------ DATA SUPPLIED ------

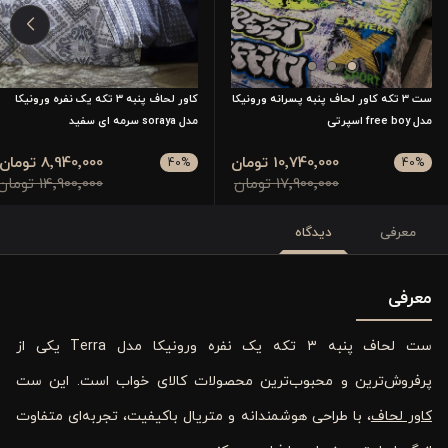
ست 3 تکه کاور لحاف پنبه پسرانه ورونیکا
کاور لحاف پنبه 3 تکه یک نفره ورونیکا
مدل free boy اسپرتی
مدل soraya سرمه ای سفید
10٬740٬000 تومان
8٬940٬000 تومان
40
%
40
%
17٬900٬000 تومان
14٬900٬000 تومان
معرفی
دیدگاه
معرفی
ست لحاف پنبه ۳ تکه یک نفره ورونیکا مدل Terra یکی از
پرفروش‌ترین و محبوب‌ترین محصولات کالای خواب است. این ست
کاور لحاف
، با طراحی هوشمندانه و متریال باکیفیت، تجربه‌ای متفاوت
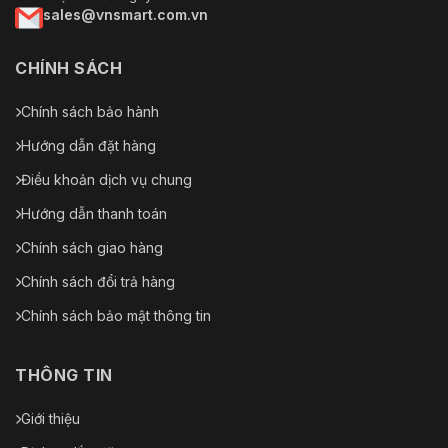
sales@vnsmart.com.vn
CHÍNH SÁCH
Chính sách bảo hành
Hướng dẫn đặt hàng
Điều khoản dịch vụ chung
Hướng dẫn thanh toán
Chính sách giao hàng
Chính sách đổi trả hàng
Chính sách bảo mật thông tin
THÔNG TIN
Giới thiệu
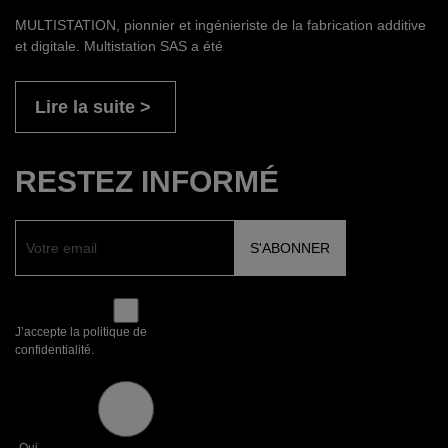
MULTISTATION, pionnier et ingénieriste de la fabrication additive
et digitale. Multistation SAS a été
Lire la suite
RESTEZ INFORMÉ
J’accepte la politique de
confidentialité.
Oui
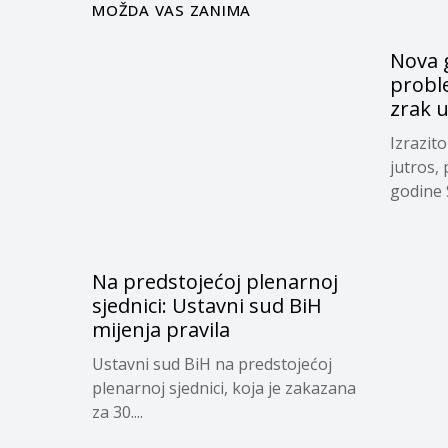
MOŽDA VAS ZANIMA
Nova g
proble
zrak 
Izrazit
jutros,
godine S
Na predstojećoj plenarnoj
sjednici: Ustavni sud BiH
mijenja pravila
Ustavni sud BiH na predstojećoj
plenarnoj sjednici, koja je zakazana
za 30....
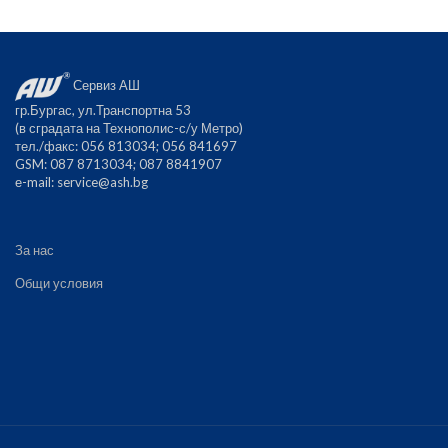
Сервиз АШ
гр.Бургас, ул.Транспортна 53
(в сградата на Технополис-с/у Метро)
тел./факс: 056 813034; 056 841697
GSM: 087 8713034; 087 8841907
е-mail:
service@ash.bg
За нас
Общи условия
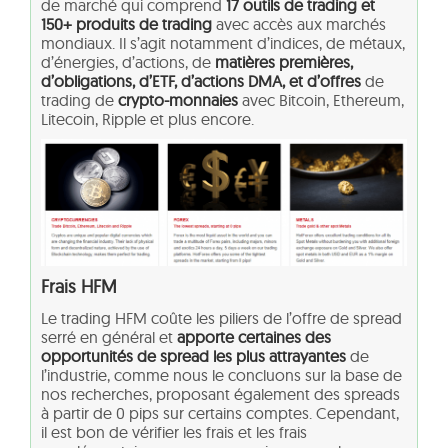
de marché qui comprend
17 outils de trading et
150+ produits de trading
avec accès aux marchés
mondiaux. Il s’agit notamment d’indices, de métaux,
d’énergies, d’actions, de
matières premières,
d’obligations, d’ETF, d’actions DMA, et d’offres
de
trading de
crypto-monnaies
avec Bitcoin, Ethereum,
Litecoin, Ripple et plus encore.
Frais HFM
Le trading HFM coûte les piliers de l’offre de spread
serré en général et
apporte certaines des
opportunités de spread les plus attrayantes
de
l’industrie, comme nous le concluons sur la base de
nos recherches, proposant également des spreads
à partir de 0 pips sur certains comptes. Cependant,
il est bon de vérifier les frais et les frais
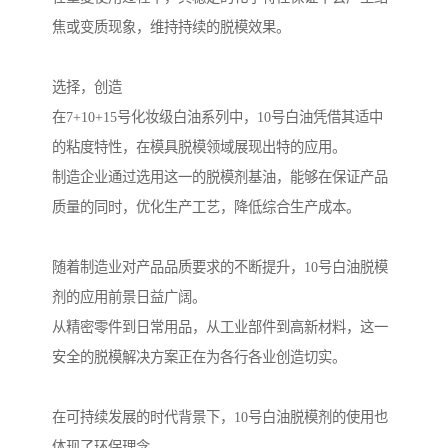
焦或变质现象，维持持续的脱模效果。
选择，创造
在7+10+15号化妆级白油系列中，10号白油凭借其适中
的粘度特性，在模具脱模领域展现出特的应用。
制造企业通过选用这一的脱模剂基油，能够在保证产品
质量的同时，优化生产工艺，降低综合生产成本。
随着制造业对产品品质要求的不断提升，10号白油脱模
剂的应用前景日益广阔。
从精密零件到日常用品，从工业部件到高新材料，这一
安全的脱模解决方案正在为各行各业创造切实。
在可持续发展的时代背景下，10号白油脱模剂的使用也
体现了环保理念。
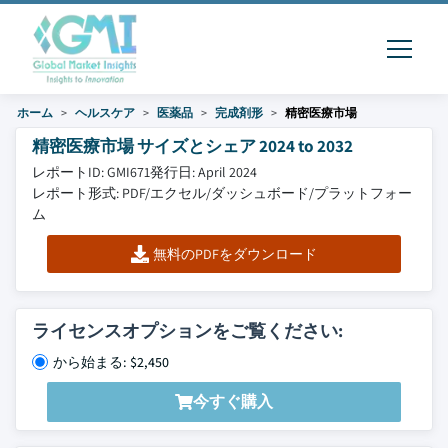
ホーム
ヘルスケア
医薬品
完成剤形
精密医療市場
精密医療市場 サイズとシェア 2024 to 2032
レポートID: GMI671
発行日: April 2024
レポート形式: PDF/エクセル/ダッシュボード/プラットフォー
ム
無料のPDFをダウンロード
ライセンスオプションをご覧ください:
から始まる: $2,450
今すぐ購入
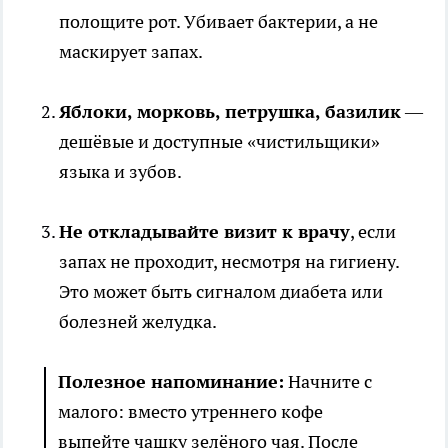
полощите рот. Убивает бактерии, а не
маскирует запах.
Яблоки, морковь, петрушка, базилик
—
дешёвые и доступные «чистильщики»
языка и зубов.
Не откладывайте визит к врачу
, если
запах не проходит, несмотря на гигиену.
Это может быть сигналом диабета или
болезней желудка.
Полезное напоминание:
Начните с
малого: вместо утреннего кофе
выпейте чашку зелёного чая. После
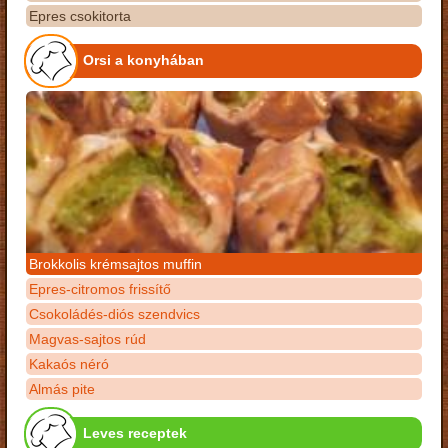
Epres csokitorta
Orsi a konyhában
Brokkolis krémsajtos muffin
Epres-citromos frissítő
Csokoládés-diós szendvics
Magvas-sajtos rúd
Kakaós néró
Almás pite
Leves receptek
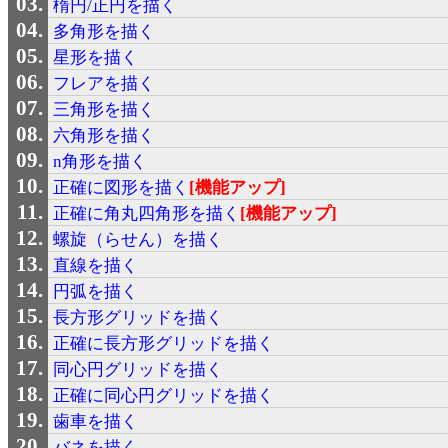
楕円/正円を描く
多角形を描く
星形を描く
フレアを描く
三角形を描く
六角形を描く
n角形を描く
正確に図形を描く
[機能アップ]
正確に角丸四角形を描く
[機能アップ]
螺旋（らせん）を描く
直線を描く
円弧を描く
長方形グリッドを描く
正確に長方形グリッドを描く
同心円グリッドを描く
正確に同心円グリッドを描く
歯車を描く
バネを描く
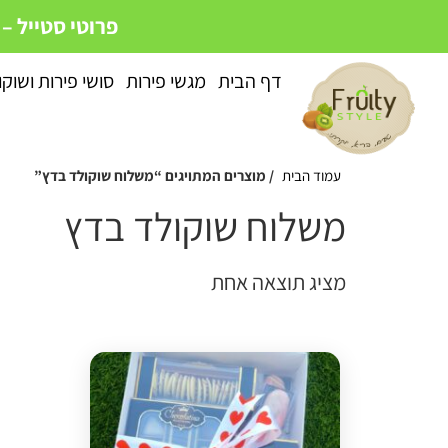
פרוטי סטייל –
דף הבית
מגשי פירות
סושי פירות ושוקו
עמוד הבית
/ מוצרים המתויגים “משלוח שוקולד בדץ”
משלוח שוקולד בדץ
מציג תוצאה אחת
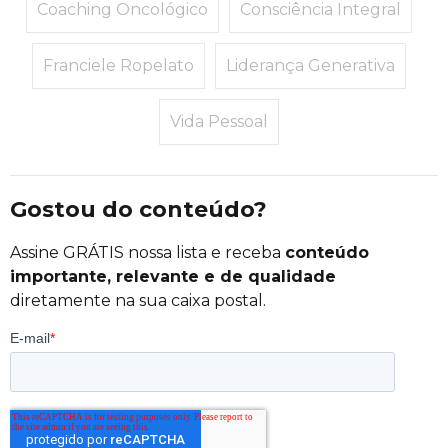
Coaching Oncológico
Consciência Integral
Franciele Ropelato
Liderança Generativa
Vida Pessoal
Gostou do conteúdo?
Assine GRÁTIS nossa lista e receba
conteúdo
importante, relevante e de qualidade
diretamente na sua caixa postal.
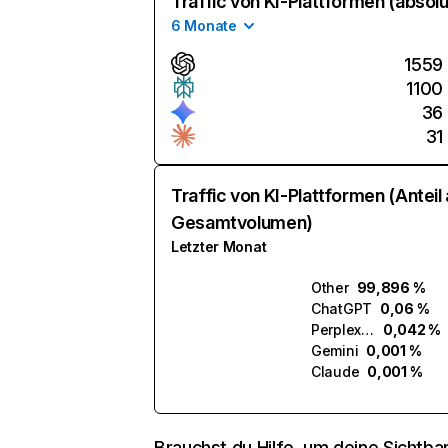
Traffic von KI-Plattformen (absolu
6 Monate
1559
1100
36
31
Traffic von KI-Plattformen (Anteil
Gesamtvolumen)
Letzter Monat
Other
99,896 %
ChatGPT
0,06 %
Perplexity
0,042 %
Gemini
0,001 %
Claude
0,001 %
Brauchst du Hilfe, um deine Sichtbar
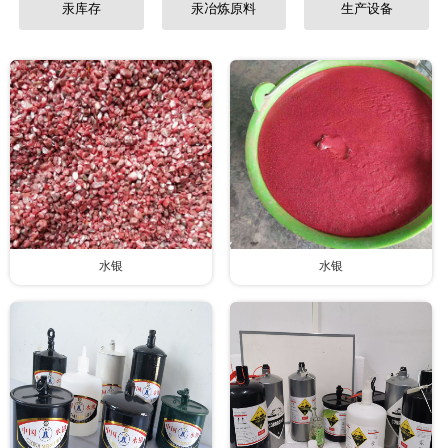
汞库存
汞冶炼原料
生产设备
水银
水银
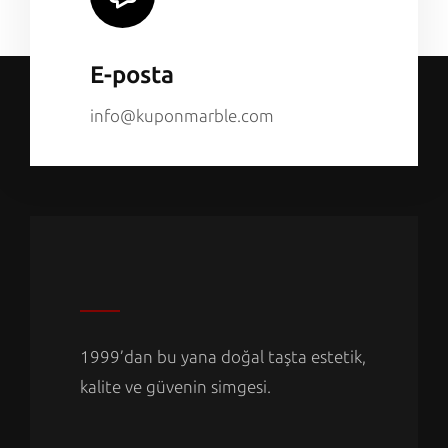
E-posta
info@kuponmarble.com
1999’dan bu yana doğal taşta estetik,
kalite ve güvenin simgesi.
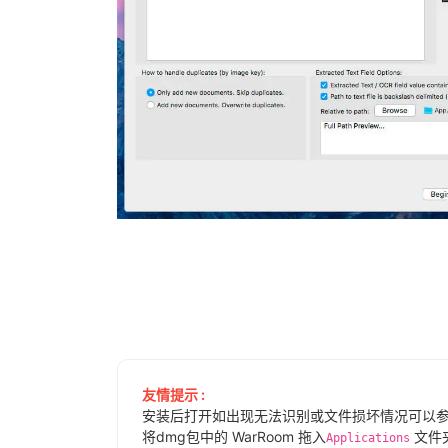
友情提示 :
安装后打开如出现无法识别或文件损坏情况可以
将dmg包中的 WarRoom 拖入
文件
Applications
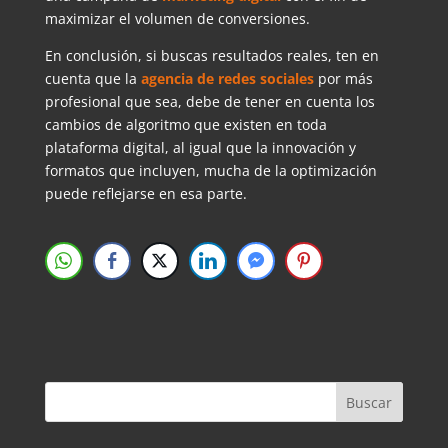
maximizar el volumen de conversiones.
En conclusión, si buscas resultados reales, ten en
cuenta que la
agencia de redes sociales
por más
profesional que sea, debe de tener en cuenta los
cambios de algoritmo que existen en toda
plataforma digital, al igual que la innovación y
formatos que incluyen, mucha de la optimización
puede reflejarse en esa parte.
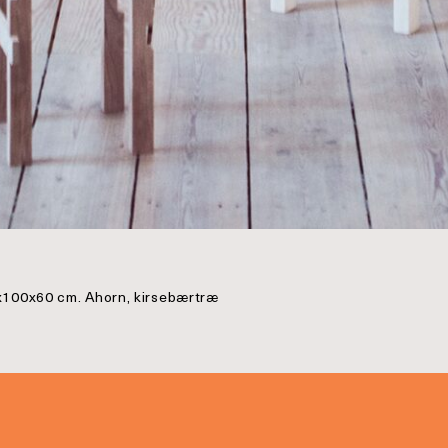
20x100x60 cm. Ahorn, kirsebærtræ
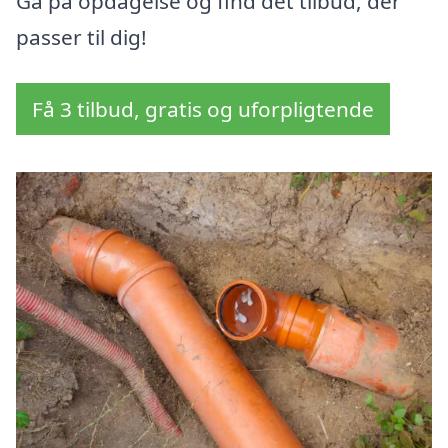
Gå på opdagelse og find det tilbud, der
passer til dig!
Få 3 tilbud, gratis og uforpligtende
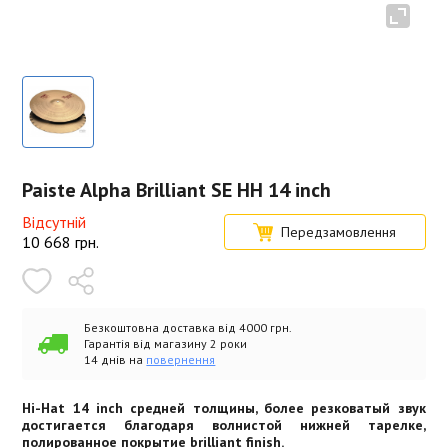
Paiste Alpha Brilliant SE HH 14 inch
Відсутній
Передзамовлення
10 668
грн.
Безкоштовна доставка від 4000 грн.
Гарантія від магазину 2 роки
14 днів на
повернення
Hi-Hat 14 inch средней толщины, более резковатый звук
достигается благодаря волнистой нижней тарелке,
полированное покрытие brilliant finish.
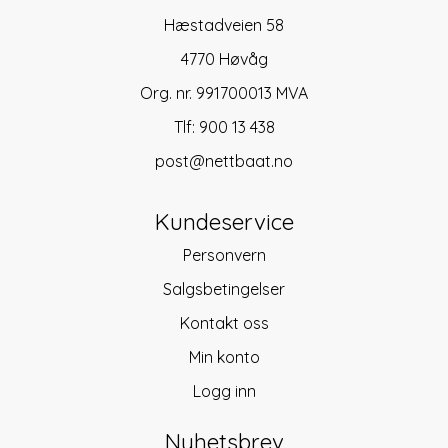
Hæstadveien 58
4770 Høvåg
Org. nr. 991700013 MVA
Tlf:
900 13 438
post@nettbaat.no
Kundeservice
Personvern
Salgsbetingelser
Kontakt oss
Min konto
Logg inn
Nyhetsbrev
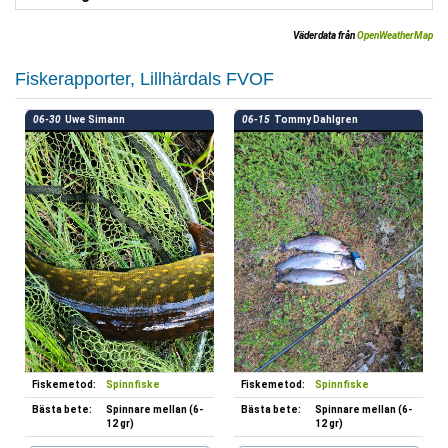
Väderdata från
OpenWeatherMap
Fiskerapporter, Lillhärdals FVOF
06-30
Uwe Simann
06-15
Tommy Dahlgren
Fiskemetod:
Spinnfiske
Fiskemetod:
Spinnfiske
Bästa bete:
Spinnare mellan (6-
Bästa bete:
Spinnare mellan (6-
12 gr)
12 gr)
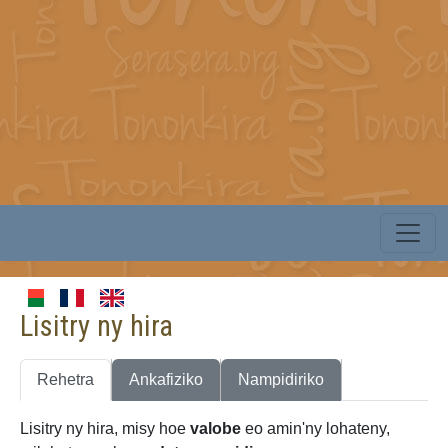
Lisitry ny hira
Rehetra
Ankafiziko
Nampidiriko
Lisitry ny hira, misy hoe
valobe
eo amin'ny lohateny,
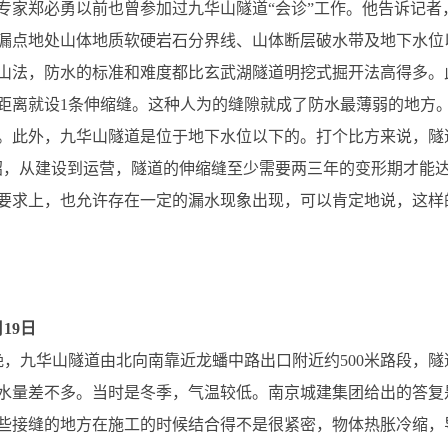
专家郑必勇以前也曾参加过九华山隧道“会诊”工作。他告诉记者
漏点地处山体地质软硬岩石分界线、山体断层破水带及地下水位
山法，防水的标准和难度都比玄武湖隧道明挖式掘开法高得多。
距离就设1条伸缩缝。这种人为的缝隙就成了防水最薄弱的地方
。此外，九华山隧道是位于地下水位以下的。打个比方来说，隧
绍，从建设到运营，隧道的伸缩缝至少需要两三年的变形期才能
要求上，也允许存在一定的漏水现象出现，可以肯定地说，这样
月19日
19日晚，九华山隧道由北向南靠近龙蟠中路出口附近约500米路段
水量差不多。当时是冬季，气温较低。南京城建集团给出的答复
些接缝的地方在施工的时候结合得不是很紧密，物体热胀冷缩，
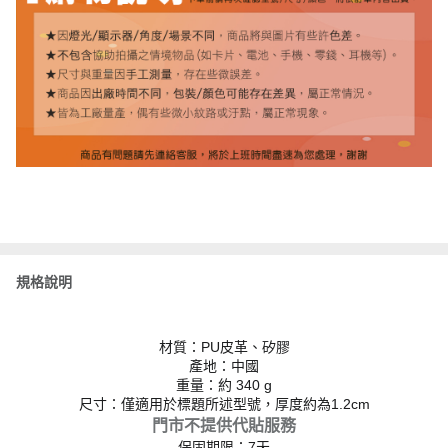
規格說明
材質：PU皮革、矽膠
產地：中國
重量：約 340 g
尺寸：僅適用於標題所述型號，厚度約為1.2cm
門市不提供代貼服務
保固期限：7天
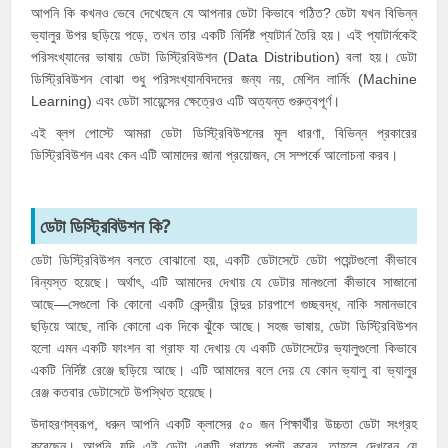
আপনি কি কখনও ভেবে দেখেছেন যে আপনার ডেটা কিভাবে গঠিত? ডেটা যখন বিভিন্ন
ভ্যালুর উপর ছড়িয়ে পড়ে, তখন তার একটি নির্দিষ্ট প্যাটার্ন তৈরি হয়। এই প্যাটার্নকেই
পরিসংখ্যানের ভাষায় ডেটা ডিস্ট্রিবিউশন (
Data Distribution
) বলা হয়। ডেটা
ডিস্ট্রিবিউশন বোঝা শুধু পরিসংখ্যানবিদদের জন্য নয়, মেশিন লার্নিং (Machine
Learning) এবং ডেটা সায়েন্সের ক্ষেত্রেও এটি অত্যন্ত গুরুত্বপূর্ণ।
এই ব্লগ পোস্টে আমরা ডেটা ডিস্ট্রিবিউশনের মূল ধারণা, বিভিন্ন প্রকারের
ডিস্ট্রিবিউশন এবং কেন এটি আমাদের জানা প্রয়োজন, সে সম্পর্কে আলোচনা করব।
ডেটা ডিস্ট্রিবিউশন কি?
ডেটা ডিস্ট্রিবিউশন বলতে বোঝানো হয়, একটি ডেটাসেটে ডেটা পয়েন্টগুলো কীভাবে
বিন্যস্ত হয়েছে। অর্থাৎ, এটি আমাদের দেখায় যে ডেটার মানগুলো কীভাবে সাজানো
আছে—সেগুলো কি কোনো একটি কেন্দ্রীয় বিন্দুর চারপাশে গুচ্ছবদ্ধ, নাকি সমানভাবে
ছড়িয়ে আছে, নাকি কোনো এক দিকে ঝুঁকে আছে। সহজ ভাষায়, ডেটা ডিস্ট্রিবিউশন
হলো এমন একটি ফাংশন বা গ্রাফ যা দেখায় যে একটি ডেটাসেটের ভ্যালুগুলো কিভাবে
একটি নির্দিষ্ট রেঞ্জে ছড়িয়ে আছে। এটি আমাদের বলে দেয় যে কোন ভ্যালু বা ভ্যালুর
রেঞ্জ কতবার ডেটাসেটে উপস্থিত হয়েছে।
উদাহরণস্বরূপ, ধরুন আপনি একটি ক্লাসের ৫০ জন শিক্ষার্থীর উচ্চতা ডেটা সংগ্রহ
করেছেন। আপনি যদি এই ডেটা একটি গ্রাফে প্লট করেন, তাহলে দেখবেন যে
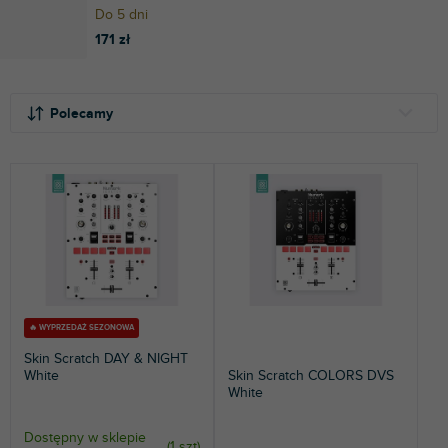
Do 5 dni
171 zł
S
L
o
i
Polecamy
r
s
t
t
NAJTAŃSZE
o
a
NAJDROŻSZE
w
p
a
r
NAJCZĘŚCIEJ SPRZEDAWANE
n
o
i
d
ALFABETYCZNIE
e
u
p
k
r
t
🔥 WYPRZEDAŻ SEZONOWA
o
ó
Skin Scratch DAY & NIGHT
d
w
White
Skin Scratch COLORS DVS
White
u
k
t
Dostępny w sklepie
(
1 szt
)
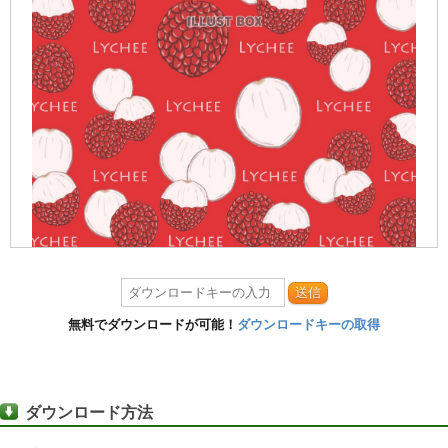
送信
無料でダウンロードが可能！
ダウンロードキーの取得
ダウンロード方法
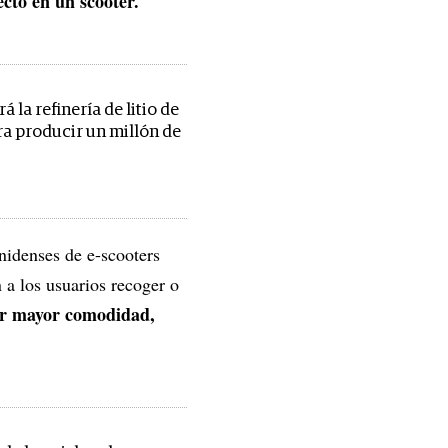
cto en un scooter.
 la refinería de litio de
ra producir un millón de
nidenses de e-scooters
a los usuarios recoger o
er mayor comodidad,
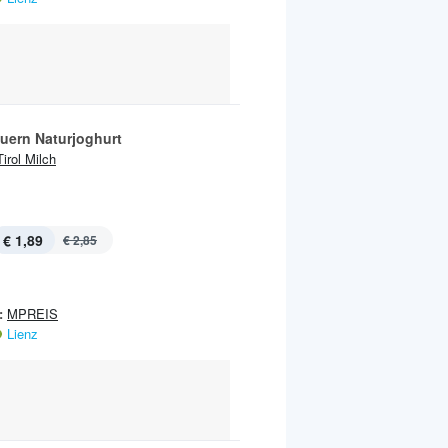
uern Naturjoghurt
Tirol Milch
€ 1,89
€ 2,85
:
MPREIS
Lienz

------

> [WORK TASK]: What are the lines of the data above that include the string "تومان"? Copy them.

> [EXERCISE RESPONSE]:
10٬740٬000 تومان
8٬940٬000 تومان
17٬900٬000 تومان
14٬900٬000 تومان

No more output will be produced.